On July 9th I was able to access sensitive information from every account on link.social’s app. This information includes: phone number, last location (accurate to within 10-15 feet), birthday, and if they verified their identity with a government photo ID card, and some other less sensitive fields. In addition to this, I found a simple exploit that allows me to hijack any account on the platform.
I disclosed what I found to the LINK team on July 10th 2022, the next day early on Monday on July 11th they responded and said they were working on a fix. On the 12th they thanked me for bringing it to their attention and sent me $500 (which was nice) and they updated their app to fix it, although trilateration to find location might still possible.
This is a crosspost blog from my other blog
LINK is another social media startup app that enables you to meet people local to you with the same hobbies as you in a group setting. They’re currently in a beta stage with testing on the iOS test flight app. Despite being in beta, they’re running social media campaigns trying to get people to use the test flight app and have around 6.5K users while writing this.
Each user has a profile where you can select different hobbies that you have and you’ll be given other people with your hobbies in your local area as defined by your range limit. If both users select to “link/connect” with each other they’ll be able to talk in the app.
I discovered this app when as a part of their social media marketing campaign they requested to follow me on Instagram and I decided to check out their system a little.
I won’t go into too much detail, but checkout my article about YikYak Is Exposing User Location Data for some deeper location data specific comments. However, this is much more dangerous than YikYak as not only were precise locations (accurate to within 10-15 feet) exposed but full names were associated with the location. This escalates the dangers compared to YikYak as it really enables targeted attacks using a person’s location data.
Some things a malicious attacker could use this for
This is another case of an app sending back ALL information about a specific user rather than just the information needed in the client. This sensitive information is never exposed to the end user since the app itself filters it down, however this unnecessary sensitive information should never be sent to the app itself, as it’s typically easy to intercept this information.
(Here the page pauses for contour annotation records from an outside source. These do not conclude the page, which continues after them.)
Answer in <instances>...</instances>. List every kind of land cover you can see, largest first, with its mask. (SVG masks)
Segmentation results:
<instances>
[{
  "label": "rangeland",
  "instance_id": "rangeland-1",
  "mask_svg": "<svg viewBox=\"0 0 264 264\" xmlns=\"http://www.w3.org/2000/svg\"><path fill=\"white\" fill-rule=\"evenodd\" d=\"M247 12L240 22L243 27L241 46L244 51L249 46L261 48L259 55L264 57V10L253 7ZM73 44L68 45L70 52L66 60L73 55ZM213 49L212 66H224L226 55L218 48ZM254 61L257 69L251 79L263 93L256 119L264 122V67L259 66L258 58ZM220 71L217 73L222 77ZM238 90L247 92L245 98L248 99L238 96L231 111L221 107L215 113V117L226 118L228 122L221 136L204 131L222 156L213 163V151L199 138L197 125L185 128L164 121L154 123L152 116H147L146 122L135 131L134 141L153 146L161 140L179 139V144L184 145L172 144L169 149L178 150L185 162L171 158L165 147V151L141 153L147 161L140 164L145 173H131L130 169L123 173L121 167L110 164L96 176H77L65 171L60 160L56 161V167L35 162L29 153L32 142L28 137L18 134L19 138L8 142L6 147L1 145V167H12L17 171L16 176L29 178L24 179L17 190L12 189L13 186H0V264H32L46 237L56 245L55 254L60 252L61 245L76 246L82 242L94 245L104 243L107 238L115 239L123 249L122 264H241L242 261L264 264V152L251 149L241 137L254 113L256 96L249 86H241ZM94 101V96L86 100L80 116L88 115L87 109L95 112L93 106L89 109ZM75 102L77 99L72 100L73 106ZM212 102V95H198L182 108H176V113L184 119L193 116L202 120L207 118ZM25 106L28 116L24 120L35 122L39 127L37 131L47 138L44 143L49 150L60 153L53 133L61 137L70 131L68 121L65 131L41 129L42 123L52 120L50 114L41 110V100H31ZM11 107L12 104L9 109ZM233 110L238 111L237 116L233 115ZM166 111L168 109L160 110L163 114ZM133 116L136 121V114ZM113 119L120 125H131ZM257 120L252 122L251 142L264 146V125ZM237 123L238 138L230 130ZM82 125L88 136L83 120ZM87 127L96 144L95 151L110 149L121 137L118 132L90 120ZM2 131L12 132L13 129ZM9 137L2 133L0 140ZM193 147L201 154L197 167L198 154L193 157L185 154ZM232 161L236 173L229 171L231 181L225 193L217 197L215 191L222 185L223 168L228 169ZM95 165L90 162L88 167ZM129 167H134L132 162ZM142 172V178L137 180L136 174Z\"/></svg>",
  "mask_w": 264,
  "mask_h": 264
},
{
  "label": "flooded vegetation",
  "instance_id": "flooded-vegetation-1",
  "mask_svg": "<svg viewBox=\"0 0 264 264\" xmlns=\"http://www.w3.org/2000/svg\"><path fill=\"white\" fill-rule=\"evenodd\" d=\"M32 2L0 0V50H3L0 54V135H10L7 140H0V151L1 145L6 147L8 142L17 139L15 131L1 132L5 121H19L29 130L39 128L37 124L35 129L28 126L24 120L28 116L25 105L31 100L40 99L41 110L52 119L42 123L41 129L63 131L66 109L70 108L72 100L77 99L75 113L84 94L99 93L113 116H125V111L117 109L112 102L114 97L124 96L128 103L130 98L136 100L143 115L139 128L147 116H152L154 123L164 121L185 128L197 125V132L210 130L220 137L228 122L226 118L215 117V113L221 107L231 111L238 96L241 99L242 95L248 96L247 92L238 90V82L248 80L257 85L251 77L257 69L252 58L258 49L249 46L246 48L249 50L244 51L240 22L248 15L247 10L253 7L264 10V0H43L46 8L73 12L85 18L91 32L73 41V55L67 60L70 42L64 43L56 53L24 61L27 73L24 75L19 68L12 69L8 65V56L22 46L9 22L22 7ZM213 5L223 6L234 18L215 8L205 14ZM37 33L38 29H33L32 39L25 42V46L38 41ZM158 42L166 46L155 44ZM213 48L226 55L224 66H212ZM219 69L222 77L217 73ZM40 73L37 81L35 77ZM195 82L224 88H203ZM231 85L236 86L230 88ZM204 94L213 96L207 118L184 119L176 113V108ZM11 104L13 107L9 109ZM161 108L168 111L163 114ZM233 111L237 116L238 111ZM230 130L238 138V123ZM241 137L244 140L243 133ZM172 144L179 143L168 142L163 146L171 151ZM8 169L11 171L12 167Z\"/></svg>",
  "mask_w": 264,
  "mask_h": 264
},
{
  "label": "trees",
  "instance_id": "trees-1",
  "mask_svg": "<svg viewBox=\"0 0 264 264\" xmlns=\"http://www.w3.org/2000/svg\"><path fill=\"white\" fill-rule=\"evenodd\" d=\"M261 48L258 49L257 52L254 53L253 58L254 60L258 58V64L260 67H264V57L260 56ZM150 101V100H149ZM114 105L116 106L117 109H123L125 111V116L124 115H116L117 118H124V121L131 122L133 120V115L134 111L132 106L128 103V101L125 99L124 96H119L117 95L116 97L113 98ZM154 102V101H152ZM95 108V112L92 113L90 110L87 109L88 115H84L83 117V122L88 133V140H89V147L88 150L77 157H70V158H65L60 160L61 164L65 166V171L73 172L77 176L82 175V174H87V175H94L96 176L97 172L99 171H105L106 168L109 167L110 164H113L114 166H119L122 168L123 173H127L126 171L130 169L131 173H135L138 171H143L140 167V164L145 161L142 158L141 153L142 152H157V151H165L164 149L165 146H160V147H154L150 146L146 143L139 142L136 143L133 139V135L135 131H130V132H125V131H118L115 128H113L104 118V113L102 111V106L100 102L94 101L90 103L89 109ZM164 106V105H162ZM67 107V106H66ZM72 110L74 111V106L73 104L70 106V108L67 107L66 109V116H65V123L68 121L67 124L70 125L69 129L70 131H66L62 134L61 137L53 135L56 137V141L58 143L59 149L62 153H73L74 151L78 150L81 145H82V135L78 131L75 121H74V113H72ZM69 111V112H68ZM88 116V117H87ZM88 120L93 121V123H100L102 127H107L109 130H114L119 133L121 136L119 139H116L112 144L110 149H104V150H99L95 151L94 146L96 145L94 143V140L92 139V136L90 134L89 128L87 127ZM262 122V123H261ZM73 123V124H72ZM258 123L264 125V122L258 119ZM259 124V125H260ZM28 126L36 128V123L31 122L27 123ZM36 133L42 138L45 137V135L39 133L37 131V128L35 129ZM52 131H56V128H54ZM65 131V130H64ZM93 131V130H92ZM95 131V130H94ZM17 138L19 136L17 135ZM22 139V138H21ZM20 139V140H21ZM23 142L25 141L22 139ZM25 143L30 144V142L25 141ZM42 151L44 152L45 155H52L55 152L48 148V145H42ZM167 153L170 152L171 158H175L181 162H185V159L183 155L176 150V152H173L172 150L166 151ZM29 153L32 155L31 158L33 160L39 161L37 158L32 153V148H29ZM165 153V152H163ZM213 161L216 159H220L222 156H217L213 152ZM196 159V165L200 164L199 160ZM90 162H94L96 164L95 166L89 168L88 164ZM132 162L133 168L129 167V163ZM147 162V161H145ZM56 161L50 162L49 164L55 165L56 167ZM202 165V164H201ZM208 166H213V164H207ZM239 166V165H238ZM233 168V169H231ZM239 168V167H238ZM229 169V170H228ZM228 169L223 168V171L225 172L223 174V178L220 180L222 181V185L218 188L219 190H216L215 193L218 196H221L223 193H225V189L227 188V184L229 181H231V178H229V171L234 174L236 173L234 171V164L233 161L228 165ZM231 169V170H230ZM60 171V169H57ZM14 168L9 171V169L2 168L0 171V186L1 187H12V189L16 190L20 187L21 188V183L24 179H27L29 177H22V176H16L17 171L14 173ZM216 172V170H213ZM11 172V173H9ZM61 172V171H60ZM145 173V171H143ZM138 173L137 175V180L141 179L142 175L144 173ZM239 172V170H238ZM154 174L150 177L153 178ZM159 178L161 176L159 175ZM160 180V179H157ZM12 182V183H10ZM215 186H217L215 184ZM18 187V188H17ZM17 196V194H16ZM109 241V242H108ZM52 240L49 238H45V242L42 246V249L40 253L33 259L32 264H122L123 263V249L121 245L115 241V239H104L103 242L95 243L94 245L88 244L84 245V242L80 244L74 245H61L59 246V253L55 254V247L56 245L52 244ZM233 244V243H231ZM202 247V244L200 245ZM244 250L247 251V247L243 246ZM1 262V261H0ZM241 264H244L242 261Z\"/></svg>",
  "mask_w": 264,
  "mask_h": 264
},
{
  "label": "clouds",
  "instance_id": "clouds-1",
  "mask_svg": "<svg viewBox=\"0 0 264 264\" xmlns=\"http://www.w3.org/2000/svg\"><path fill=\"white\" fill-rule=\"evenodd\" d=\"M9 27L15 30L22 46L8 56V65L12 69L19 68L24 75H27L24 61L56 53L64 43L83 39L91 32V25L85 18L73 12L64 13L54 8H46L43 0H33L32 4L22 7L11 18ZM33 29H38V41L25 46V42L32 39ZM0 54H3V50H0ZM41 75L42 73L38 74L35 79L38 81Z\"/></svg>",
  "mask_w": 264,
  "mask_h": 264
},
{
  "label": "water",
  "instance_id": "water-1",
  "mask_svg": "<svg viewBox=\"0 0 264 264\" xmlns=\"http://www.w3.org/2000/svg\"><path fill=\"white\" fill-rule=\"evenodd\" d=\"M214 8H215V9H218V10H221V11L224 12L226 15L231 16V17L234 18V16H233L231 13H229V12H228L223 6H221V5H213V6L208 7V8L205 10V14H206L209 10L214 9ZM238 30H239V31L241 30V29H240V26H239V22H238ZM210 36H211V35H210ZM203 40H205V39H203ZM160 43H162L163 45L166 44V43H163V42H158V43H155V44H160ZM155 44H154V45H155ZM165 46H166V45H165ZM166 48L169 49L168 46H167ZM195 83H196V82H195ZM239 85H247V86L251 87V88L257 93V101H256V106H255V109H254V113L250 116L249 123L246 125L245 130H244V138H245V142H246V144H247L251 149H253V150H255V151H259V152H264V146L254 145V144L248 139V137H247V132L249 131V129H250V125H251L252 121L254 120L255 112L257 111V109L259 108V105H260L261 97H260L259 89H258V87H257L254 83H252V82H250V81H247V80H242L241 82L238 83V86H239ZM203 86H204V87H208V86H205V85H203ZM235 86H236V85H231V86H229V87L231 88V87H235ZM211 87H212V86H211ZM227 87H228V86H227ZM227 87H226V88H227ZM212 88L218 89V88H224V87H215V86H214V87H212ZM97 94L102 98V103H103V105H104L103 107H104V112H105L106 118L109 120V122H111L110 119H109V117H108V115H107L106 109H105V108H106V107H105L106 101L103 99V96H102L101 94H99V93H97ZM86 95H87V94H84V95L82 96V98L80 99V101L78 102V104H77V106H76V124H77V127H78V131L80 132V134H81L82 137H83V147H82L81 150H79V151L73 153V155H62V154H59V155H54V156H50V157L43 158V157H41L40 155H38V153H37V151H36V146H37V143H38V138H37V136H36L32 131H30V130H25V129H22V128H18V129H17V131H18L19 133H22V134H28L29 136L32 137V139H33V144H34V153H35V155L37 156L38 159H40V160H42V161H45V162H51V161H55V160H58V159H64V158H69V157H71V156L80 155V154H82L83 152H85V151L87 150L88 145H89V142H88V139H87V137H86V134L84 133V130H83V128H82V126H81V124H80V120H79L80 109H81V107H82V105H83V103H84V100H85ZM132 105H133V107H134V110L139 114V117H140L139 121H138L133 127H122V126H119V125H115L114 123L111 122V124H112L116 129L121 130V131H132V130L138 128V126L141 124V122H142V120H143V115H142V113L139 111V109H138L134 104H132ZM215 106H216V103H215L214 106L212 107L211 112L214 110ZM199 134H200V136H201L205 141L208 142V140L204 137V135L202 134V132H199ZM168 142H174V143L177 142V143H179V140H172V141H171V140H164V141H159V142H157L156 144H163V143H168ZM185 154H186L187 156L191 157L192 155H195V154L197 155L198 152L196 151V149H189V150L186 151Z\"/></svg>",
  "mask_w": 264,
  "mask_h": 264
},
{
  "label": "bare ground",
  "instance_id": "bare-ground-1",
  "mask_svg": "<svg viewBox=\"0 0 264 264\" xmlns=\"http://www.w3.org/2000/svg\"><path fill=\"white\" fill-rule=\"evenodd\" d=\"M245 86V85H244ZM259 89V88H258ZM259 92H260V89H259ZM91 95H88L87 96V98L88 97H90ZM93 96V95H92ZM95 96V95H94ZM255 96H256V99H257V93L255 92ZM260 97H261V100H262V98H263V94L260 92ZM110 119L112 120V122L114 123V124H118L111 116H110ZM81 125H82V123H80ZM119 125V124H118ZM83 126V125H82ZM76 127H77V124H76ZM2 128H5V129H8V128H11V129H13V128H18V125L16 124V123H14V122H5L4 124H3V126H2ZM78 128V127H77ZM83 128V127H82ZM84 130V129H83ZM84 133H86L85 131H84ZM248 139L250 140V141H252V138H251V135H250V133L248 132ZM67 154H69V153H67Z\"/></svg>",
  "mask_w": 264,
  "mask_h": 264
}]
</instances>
All of this information is returned on the “feed” page where you can view the accounts you haven’t interacted with so far. This data is also returned when you view a user’s profile which the endpoint for that looks like {user_id}.json
. The user ids in the database just increment themselves by 1, so it’s extremely easy to write a script that iterates over every user in the database and just makes a request to this endpoint to retrieve all the user data.
The best way to fix this, is ensuring that only the information needed in the app is actually sent to it. For example: If the developers wanted an option in the app to get a person’s phone number they should ensure that this field is only sent after both parties have hit that button. Sending unnecessary information that should never be needed like birthday, precise last location, and other strange things like the phone confirmation number, should never be sent to the client. It’s typically extremely easy to intercept this information and you should assume that any information that’s sent out of your API server is accessible to the end user.
For ensuring that exact location isn’t visible or calculable, check out my YikYak mitigation recommendations for more details but here’s what I recommend.
This is where it gets fun :)
The ordering of the API requests to create an account within the app was the following
/create
/users/{user_id}/code/{confirmation_token}
/user/get_token?userId={user_id}
{
"userid": "null",
"accept": "application/json",
"user-agent": "Link-Production/239 CFNetwork/1333.0.4 Darwin/21.5.0",
"accept-language": "en-US,en;q=0.9",
"authorization": f"Bearer null",
"accept-encoding": "gzip, deflate, br",
}
If you don’t see it, in the headers of step 3, there is NO AUTHORIZATION REQUIRED to get auth tokens for ANY USER. This allows us to arbitrarily put in any user id into the url parameter of userId
and we get auth tokens for that user. This allows anyone in the world to interact with any account as if they were signed in as that user.
The auth token is used by the server to ensure that only the correct person is able to modify some resource. Like if a person is trying to modify their profile bio, then the server ensures that the profile they’re trying to modify has the same user id that the auth token was generated from. So in most ways, auth tokens are actually even more dangerous to have than a password as these days two factor authentication stops most unauthorized logins.
Despite this huge security oversight, it’s not too difficult to fix. When creating an account it should return the authorization tokens for that account. This way, only the person who created (or signed in) with that account has the tokens. The auth token should then be passed to every subsequent request and verified that the user data it’s trying to modify aligns with that auth token.
I collected some of the exposed locations for a short amount of time after the disclosure. I figured it would be a waste not to share a visualization.
Note: I’ve taken steps to protect the privacy and safety of LINK users
Visualization of LINK social locations across the US (click for interactive map)
They were relatively prompt with fixing the app and the issues that I mentioned, and fixed it by the end of the 2nd business day. The one bit of information still exposed is the birthday of a user, which isn’t that big of a deal however it would be nice to see it calculated server-side.
I think the response from them was great, however I do find it concerning how insecure their system was while storing tons of user data.